[提供文本]:
%%

📝笔记:简明矩阵求导术之分子布局与分母布局

矩阵或者向量求导时经常会被分子/分母布局搞得头大,如什么时候转置,什么时候不转置。本文将简明介绍常用的矩阵/向量求导技巧。

简单例子

  1. \(\mathbf{a}^{\top} \mathbf{x}\) 对向量\(\mathbf{x}\)求导,举个例子: 令\(\mathbf{a} = \left[\begin{array}{ll} 1 \\ 2 \end{array}\right]\)\(\mathbf{x} = \left[\begin{array}{ll} x_1 \\ x_2 \end{array}\right]\),则 \(\mathbf{a}^{\top} \mathbf{x} =x_1+ 2x_2\)

%%

[工作事项]:
请将上方关于矩阵求导布局的提供文本中的“本文将简明介绍常用的矩阵/向量求导技巧。”这句话译成英文。

[所给数据]:
%%

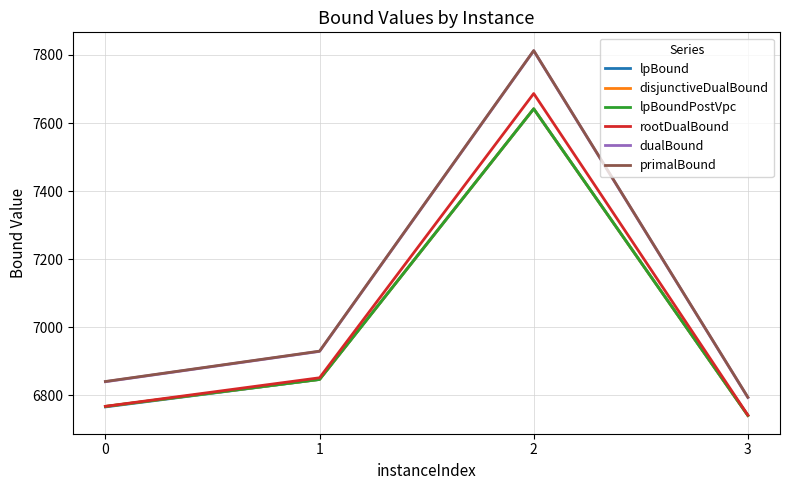

The rootDualBound series shows 1698.5 at 3. True or false?

False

%%

[本题解答]:
This article will briefly introduce commonly used techniques for matrix/vector differentiation.